Bullying - perspectiva sociológicaEtimologicamente o termo bullying tem origem no século XVI, mas só recentemente ele foi empregado para designar processos de dominação (física, emocional, verbal, etc.) entre crianças e adolescentes em escolas. O conceito ganhou amplitude e este primeiro processo passou a ser denominado como “school bullying” ao mesmo tempo em que surgiram diversos outros tipos de bullyings: cyberbulling, workplace bullying, gay bullying, etc.

O ato de por em prática o bullying pode estar relacionado a alguns traços de personalidade relativamente bem estudados, por exemplo. Mas haveria uma perspectiva sociológica para o bullying?

Sob um olhar social, tem-se que o sentimento de unidade de um grupo está diametralmente ligado a sentimentos aversivos direcionados a quem não pertence a ele. Dito de uma outra maneira, “a exigência de guerra contra outsiders é o que gera a paz entre insiders (1)”. Ou seja, para que determinado grupo adquira um senso de identidade, ele deve direcionar sentimentos hostis ou de reprovação a grupos rivais. Assim, solidariedade intra-grupo e hostilidade inter-grupos estariam relacionados, sendo faces da mesma moeda. Seriam assim indissociáveis?
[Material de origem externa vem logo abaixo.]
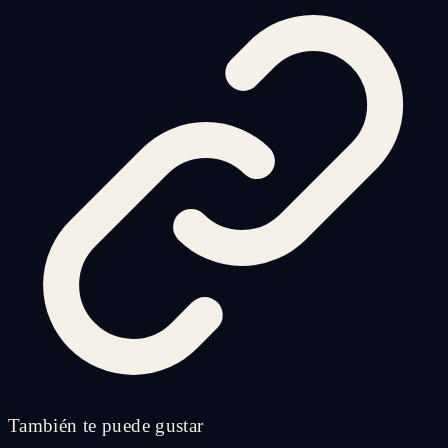
También te puede gustar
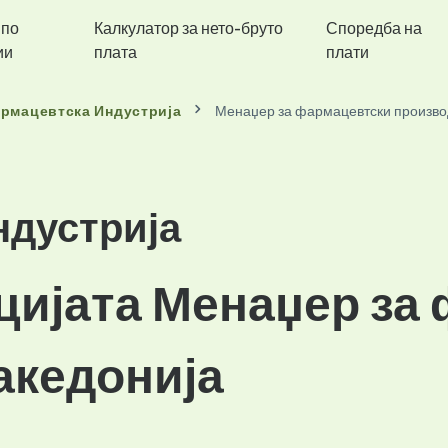
 по
Калкулатор за нето-бруто
Споредба на
ии
плата
плати
рмацевтска Индустрија
Менаџер за фармацевтски произв
ндустрија
ицијата Менаџер за
акедонија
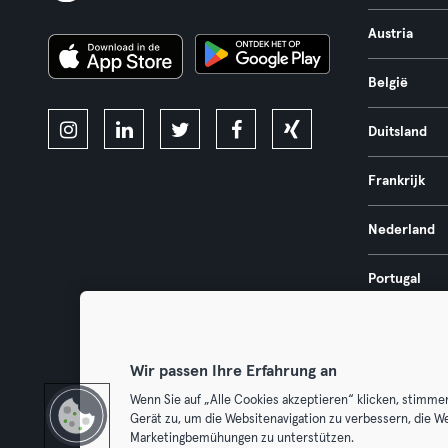
Austria
België
Duitsland
Frankrijk
Nederland
Portugal
Spanje
Wir passen Ihre Erfahrung an
Wenn Sie auf „Alle Cookies akzeptieren“ klicken, stimme
Gerät zu, um die Websitenavigation zu verbessern, die W
Algemene V
Marketingbemühungen zu unterstützen.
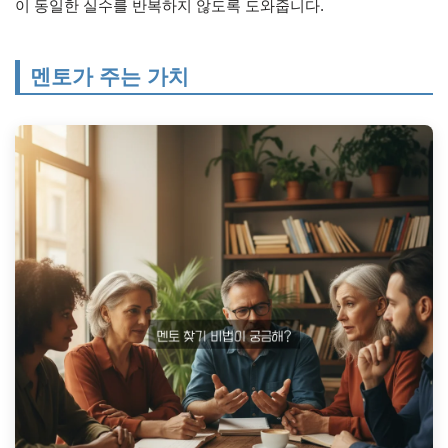
이 동일한 실수를 반복하지 않도록 도와줍니다.
멘토가 주는 가치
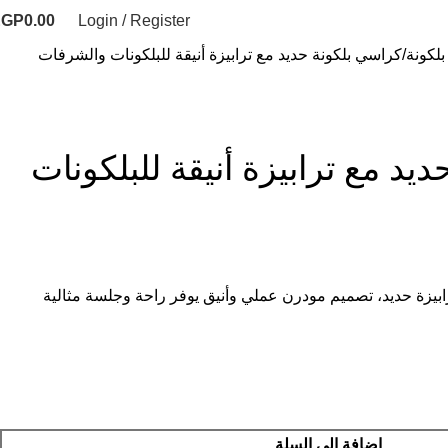
EGP
0.00
Login / Register
لكونة
كراسي بلكونة حديد مع ترابيزة أنيقة للبلكونات والشرفات
يد مع ترابيزة أنيقة للبلكونات
ونة ٢ كرسي وترابيزة حديد، تصميم مودرن عملي وأنيق يوفر راحة وجلسة مثالية
إضافة إلى السلة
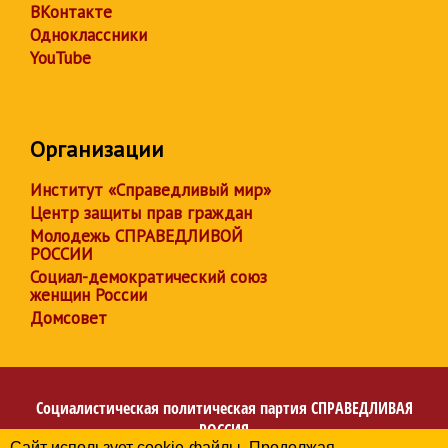
ВКонтакте
Одноклассники
YouTube
Организации
Институт «Справедливый мир»
Центр защиты прав граждан
Молодежь СПРАВЕДЛИВОЙ
РОССИИ
Социал-демократический союз
женщин России
Домсовет
Социалистическая политическая партия
СПРАВЕДЛИВАЯ
РОССИЯ
Сайт использует cookie-файлы. Продолжая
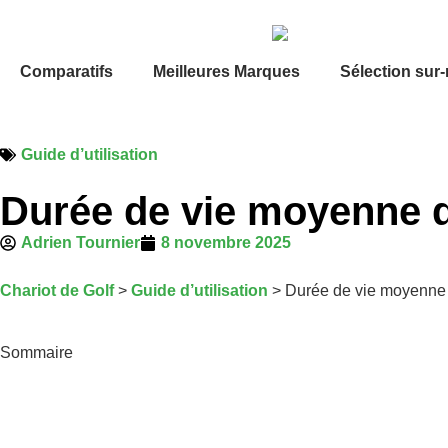
Comparatifs
Meilleures Marques
Sélection sur
Guide d’utilisation
Durée de vie moyenne d’u
Adrien Tournier
8 novembre 2025
Chariot de Golf
>
Guide d’utilisation
>
Durée de vie moyenne d’
Sommaire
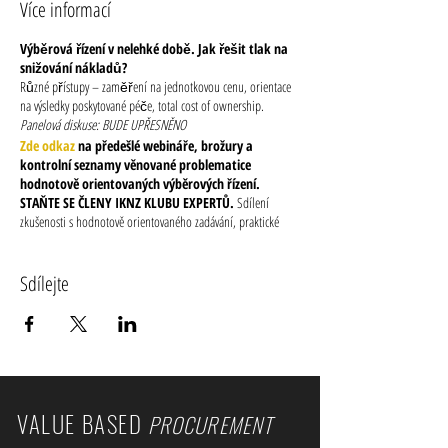
Více informací
Výběrová řízení v nelehké době. Jak řešit tlak na
snižování nákladů?
Různé přístupy – zaměření na jednotkovou cenu, orientace
na výsledky poskytované péče, total cost of ownership.
Panelová diskuse: BUDE UPŘESNĚNO
Zde odkaz
na předešlé webináře, brožury a
kontrolní seznamy věnované problematice
hodnotově orientovaných výběrových řízení.
STAŇTE SE ČLENY IKNZ KLUBU EXPERTŮ.
Sdílení
zkušenosti s hodnotově orientovaného zadávání, praktické
nástroje, příklady z praxe, knihovna úspěšně realizovaných
zakázek.
Více zde
.
VSTUP ZDARMA. REGISTRACE NUTNÁ.
Sdílejte
VALUE BASED
PROCUREMENT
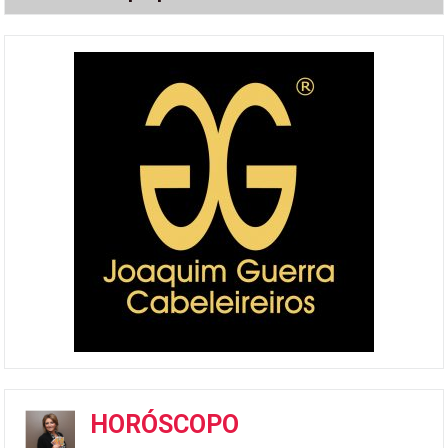
HORÓSCOPO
Alguns autores defendem que ambas as condições andam juntas. O ser humano evolutivamente abriu mão da utilização de seus caracteres mais físicos, que o permitiria subsistir individualmente, para viver em cooperação. “Como espécie nós evoluímos para confiar na cooperação ao invés da força (2)”. Um sistema de cooperação, no entanto, envolve confiança. E para que haja confiança mútua entre as pessoas faz-se necessário que se delimite com clareza determinado grupo de pessoas para depositar confiança (família, amigos de escola, amigos de infância, colegas de trabalho, etc.). Quanto menor o grupo maior a confiança, via de regra. E um dos mecanismos de se delimitar tais grupos é traçar limites claros entre insiders e outsiders; através, por exemplo, da caracterização negativa de outsiders.

Assim, transpondo este olhar social de grupos para grupos menores (como os amigos de escola e colegas de trabalho, por exemplo), podemos entender o bullying do ponto de vista da dinâmica de grupos como uma tentativa de assegurar certa identidade de grupo, utilizando para isso pessoas que são concebidas como “diferentes” ou dissidentes do grupo.
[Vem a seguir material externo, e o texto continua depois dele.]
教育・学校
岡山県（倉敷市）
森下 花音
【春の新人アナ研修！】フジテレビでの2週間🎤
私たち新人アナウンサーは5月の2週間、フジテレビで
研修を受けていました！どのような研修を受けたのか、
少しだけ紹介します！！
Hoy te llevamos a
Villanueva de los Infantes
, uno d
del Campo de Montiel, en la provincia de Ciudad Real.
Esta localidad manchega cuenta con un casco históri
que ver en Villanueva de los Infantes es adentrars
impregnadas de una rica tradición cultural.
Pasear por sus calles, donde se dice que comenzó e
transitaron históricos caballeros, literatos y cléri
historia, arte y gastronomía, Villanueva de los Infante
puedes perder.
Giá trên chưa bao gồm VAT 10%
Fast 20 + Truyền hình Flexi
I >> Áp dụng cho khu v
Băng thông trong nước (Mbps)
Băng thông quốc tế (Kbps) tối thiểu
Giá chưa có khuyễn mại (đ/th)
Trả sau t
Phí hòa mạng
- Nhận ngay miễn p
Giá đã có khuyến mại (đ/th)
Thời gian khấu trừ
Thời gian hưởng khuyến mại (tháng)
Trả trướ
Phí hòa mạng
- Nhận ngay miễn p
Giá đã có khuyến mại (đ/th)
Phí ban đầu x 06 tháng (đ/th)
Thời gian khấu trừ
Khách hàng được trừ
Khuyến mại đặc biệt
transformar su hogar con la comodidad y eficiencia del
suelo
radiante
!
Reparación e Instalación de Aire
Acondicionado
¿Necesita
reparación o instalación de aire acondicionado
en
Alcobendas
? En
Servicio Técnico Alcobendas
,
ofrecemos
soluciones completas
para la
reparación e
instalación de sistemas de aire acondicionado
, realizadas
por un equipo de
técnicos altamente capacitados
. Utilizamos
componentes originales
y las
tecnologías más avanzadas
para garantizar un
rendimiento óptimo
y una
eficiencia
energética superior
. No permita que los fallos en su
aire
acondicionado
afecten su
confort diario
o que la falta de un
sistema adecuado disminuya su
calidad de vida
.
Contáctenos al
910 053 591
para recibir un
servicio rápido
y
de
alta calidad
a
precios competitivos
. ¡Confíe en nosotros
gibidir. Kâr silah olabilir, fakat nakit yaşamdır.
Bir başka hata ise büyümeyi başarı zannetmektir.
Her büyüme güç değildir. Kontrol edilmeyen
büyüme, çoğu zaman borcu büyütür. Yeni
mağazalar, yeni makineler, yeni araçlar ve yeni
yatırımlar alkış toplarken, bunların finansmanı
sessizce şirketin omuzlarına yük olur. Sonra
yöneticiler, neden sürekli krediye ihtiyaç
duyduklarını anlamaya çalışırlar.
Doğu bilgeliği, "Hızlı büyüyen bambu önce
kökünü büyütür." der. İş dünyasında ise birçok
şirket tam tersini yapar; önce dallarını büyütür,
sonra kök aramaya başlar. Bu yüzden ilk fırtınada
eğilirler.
Em uma cultura massificada onde crises de identidade são mais comuns (3,4), este olhar sociológico explicaria em parte também porque vemos hoje uma “epidemia de bullying” (5), talvez em uma tentativa de dar mais consistência aos grupos.

 

1. Brewer, M. The psychology of prejudice: ingroup love or outgroup hate? Journal of Social Issues 1999, 55(3):429-444.
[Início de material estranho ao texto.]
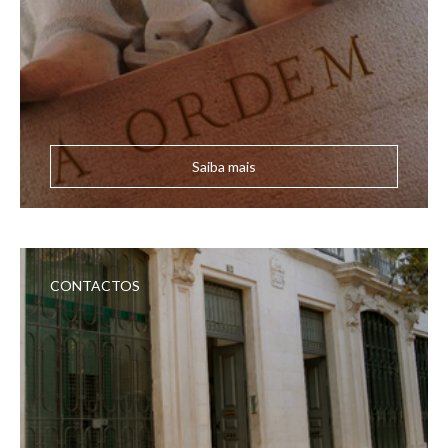
Saiba mais
CONTACTOS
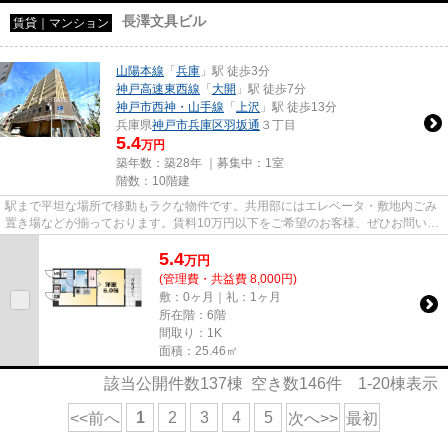
長澤文具ビル
賃貸｜マンション
山陽本線
「
兵庫
」駅 徒歩3分
神戸高速東西線
「
大開
」駅 徒歩7分
神戸市西神・山手線
「
上沢
」駅 徒歩13分
兵庫県
神戸市兵庫区
羽坂通
３丁目
5.4
万円
築年数：築28年 ｜募集中：
1室
階数：10階建
駅まで平坦な場所で移動もラクな物件です。共用部にはエレベータ・敷地内ごみ
置き場などが揃っております。賃料10万円以下をご希望のお客様、ぜひお問い合
わせください。光回線を繋げ...
5.4
万
円
(管理費・共益費 8,000円)
敷：0ヶ月｜礼：1ヶ月
所在階：6階
間取り：1K
面積：25.46㎡
該当公開件数
137
棟 空き数
146
件
1-20
棟表示
1
2
3
4
5
<<前へ
次へ>>
最初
2. Sumner, WG. Folkways. New York: Ginn (1906).

3. Frosh, S. Identity crisis: modernity, psychoanalysis, and the self. Routledge (1991).

4. Hobsbawm, E. Globalisation, Democracy and Terrorism. Little, Brown (2007).

5. Spivak, H, Prothrow-Stith, D. The need to address bullying – An important component of violence prevention. JAMA 2001; 285(16):2131-2132.